Italy was magic from the beginning. I think that t his was down to a bottle of Amorone, well aged and so deep and full of flavours that when I had finished my glass I realized that I needed another glass to finish.
Then journeys through France with my wife driving. Such a wondrous exploration of the great wines of the Southern Rhone , Provence, and the Luberon. Unforgettable talk with the wine makers and the fun of the fair at the local co-op who were more than generous.
So I would agree that there is not one epiphany moment in my life but a journey when each road might open up with new vistas of delight.
Oh, I was so proud when I gave a case of the WS claret. Mt Father was complimentary and my Mother asked for more.
Without doubt the moment was back in 1990 at a wine tasting, not a wine soc one but our local merchant Lay and Wheeler as it was then. It was at Broxbourne, meal included. It was a champagne tasting, my wife was expecting our first child and so was driving and not drinking! we were crammed into a silver blue mini with another couple. I remember the car park was full of Rollers and the like, we felt a bit intimidated as newcomers to these sort of ventures.
I can’t remember much about the champagne but the star of the evening was the claret that accompanied the main course. It was a 1983 Pichon-Longueville Comtesse de Lalande- Reserve de la Comtesse.
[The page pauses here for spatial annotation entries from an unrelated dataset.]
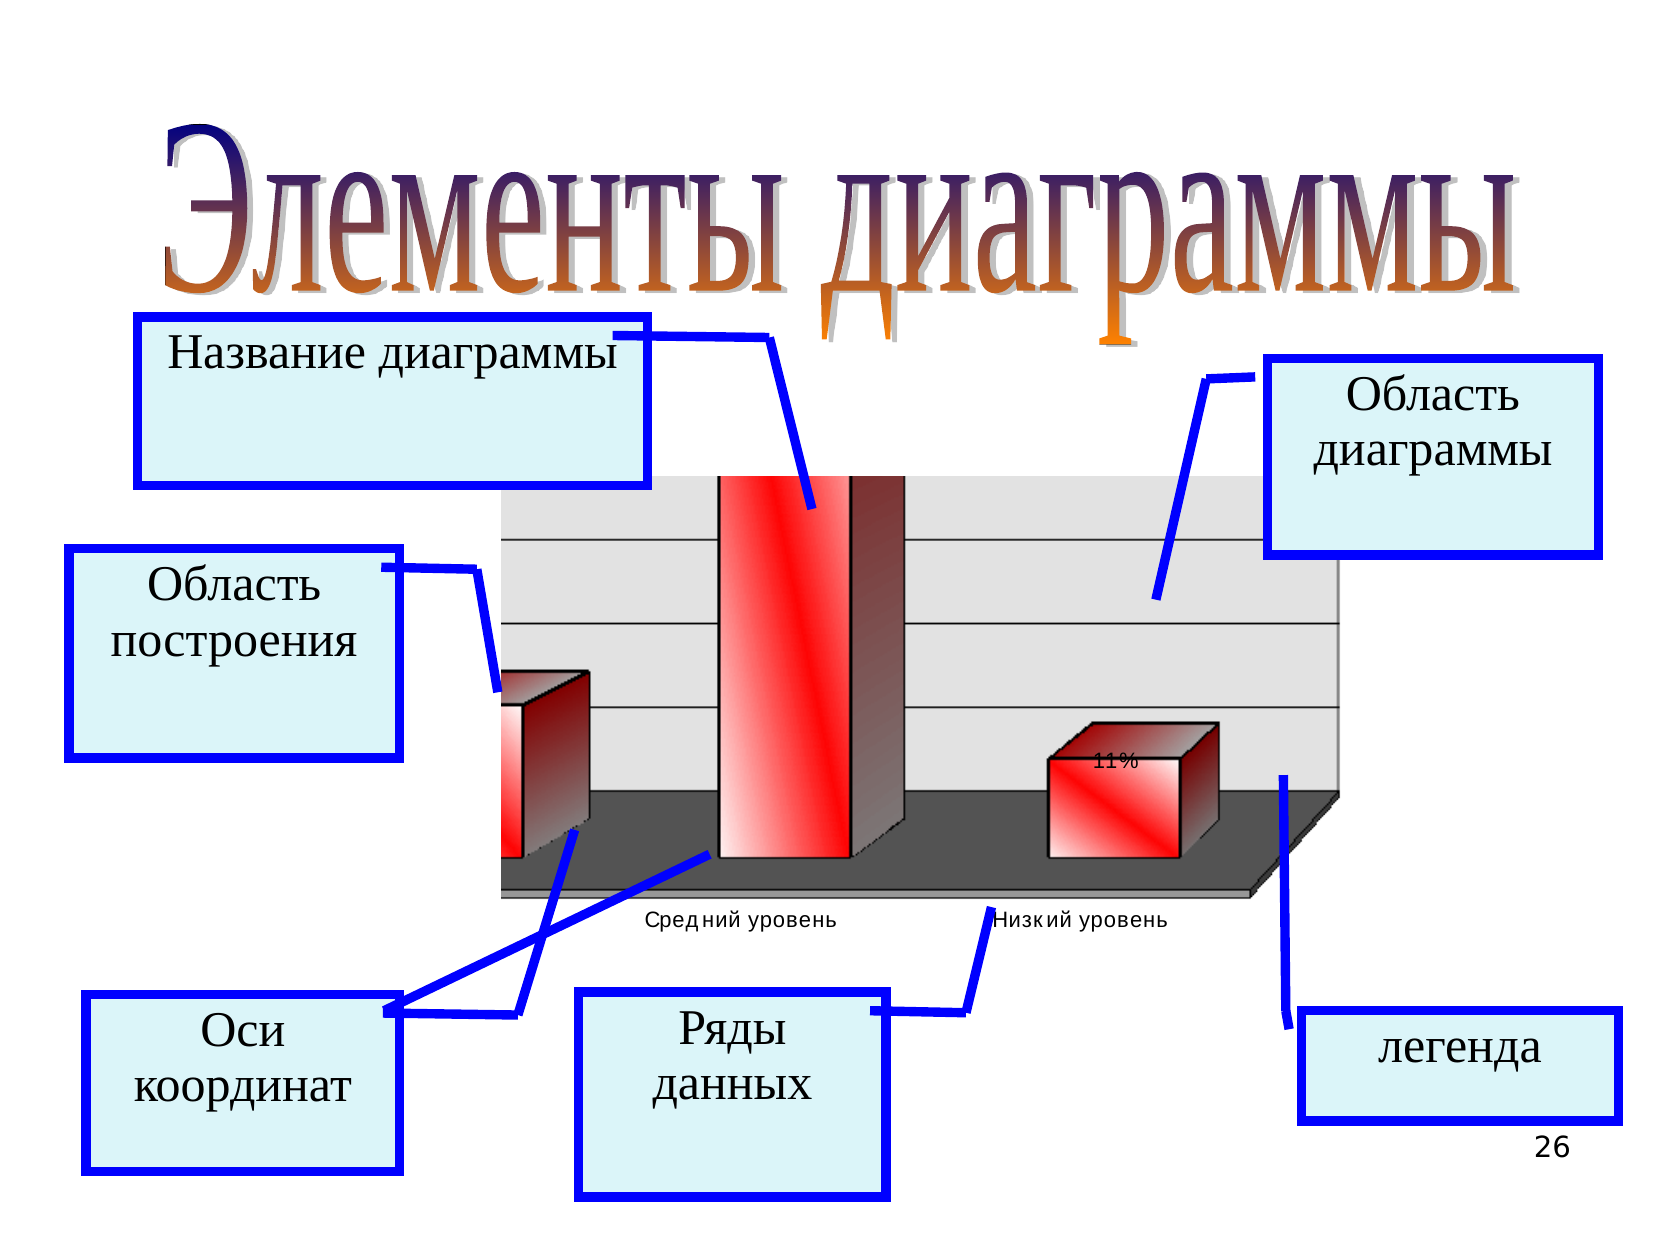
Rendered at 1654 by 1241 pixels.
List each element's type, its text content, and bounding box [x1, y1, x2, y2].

text_box легенда [1302, 1011, 1619, 1121]
text_box Название диаграммы [138, 317, 812, 510]
text_box Элементы диаграммы [752, 175, 782, 291]
text_box Оси координат [86, 941, 541, 1171]
text_box Элементы диаграммы [1174, 172, 1233, 294]
text_box Элементы диаграммы [486, 171, 541, 294]
text_box Элементы диаграммы [1237, 175, 1323, 291]
text_box Элементы диаграммы [1421, 175, 1481, 291]
text_box Ряды данных [579, 907, 992, 1197]
text_box Элементы диаграммы [625, 175, 685, 291]
text_box Элементы диаграммы [165, 123, 248, 294]
text_box Элементы диаграммы [391, 175, 478, 291]
text_box Элементы диаграммы [252, 175, 321, 294]
text_box Элементы диаграммы [897, 175, 970, 291]
text_box Элементы диаграммы [689, 175, 749, 291]
text_box Элементы диаграммы [977, 172, 1036, 294]
text_box Область диаграммы [1268, 358, 1598, 555]
text_box Элементы диаграммы [1483, 175, 1513, 291]
text_box Элементы диаграммы [1039, 175, 1094, 291]
chart [501, 476, 1346, 935]
text_box Элементы диаграммы [820, 175, 892, 340]
text_box Элементы диаграммы [1329, 175, 1415, 291]
text_box Элементы диаграммы [1099, 171, 1164, 345]
text_box Область построения [69, 549, 498, 758]
text_box Элементы диаграммы [547, 175, 620, 291]
text_box Элементы диаграммы [329, 171, 384, 294]
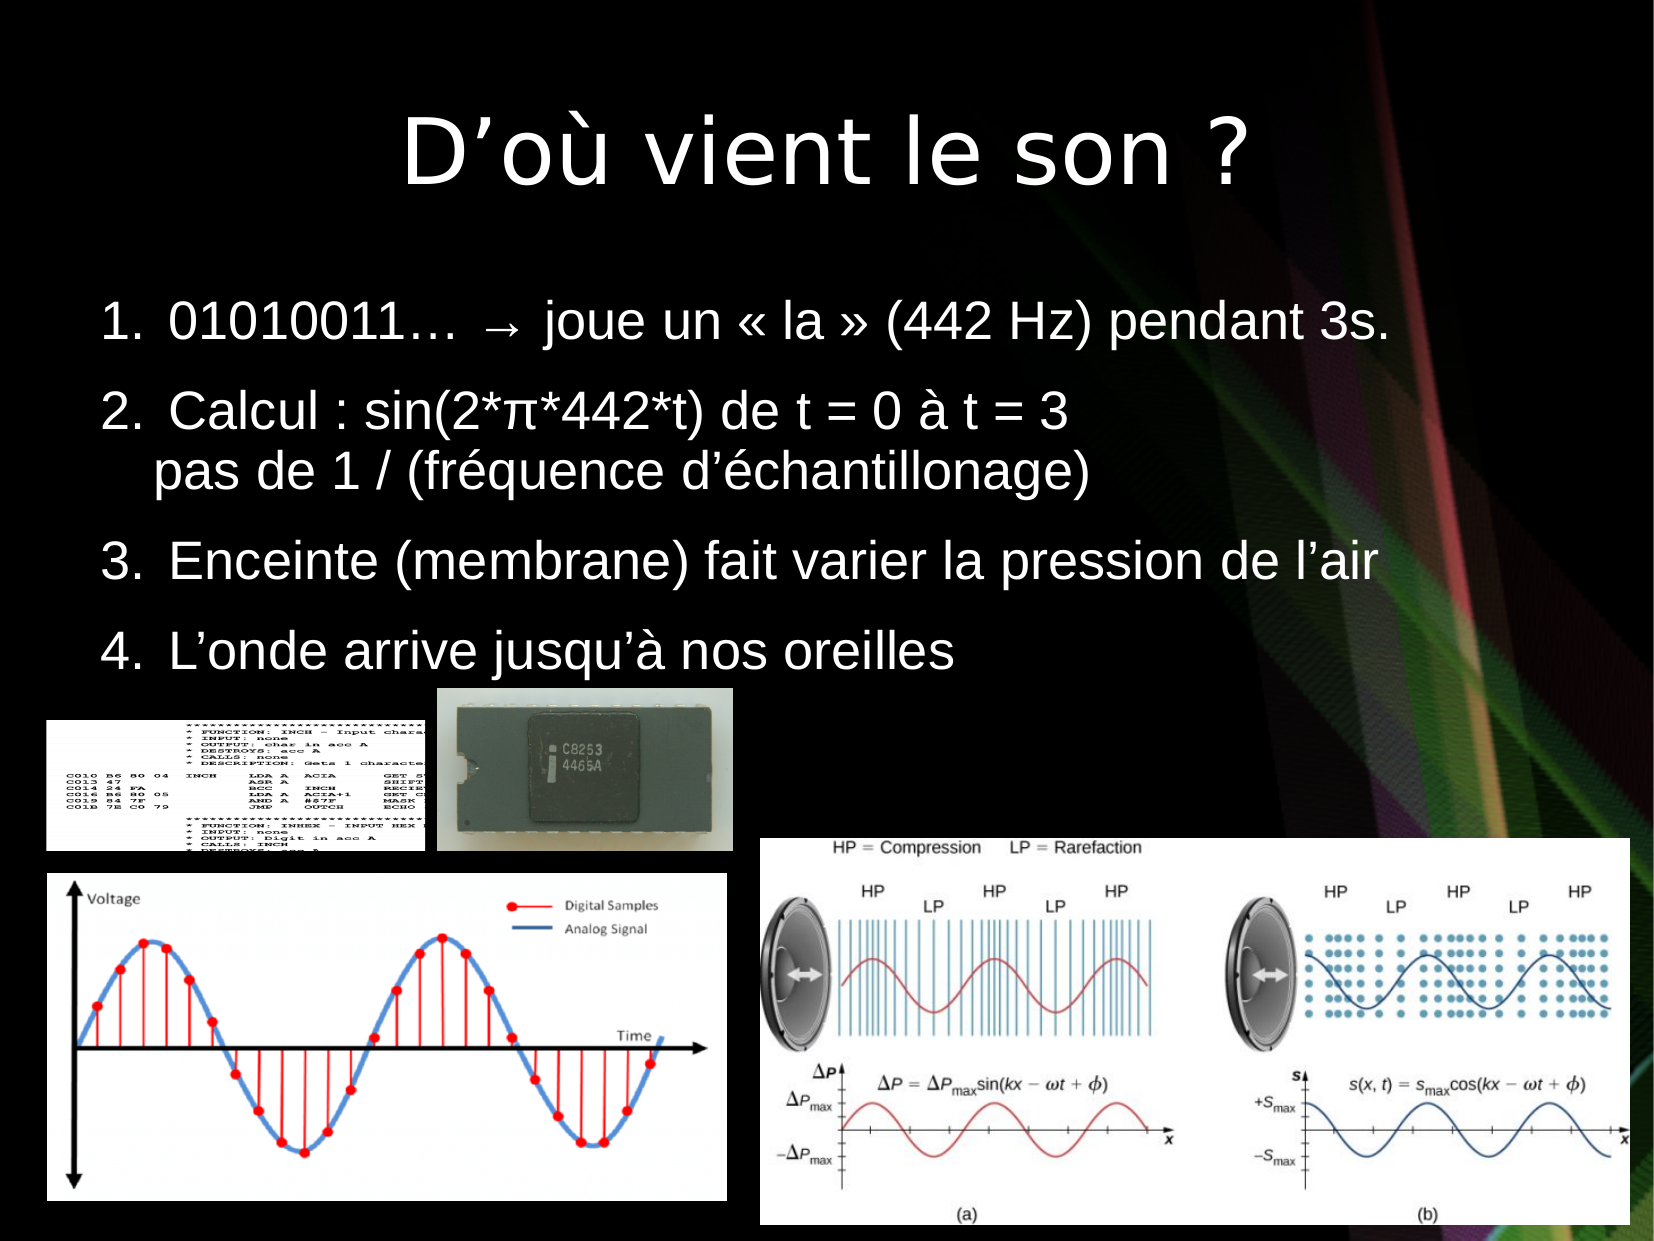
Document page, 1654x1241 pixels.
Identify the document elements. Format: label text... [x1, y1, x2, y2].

picture [0, 0, 1654, 1241]
title D’où vient le son ? [82, 49, 1571, 257]
list 01010011… → joue un « la » (442 Hz) pendant 3s. Calcul : sin(2*π*442*t) de t = 0 à t = 3 pas de 1 / (fréquence d’échantillonage) Enceinte (membrane) fait varier la pression de l’air L’onde arrive jusqu’à nos oreilles [82, 290, 1571, 768]
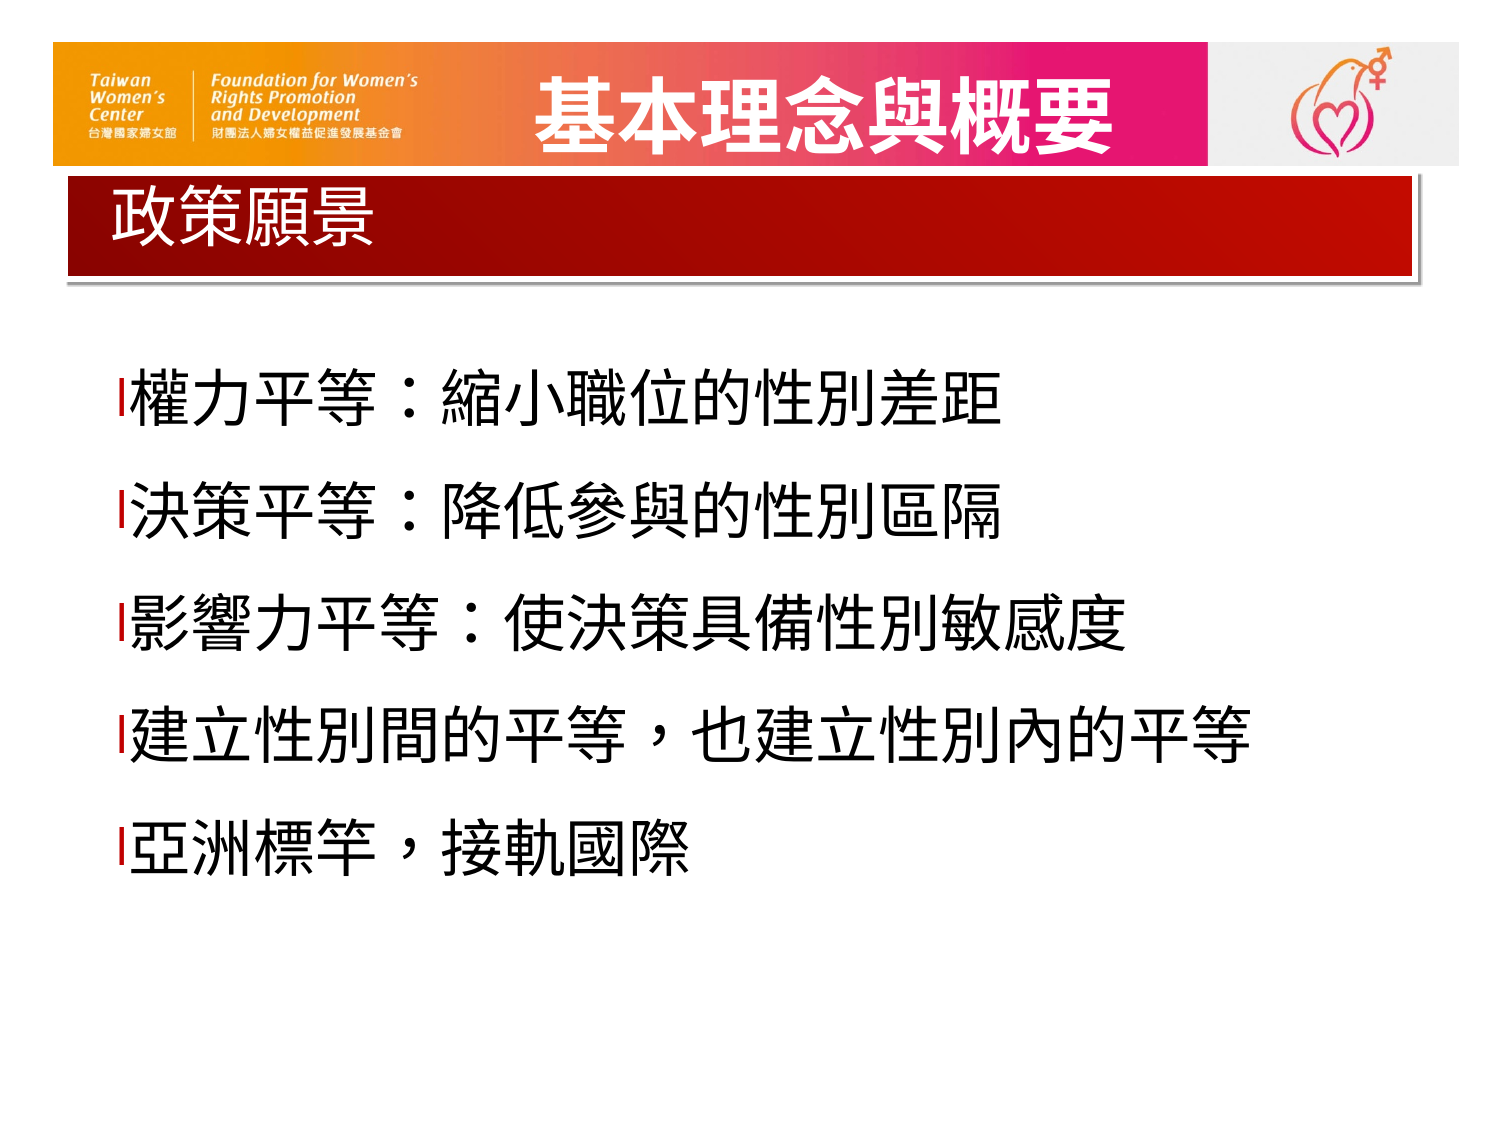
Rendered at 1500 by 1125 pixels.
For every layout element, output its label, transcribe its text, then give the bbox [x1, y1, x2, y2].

title 基本理念與概要 [150, 42, 1500, 185]
text_box 權力平等：縮小職位的性別差距 決策平等：降低參與的性別區隔 影響力平等：使決策具備性別敏感度 建立性別間的平等，也建立性別內的平等 亞洲標竿，接軌國際 [100, 314, 1377, 884]
text_box 政策願景 [64, 172, 1415, 279]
It was fabulous; I bought a case of six that evening but when I went back for more a few months later it was in short supply. If only I had bought more at the time. 28 years later I can definitely say I have not tasted a better claret, or to put it another way not found anything that has been so right for me. If any expert out there could steer me to something similar today I would be delighted to explore! I can’t recall how much I paid for it in 1990 but it wasn’t excessive at that time; I see it now commands a pretty decent price.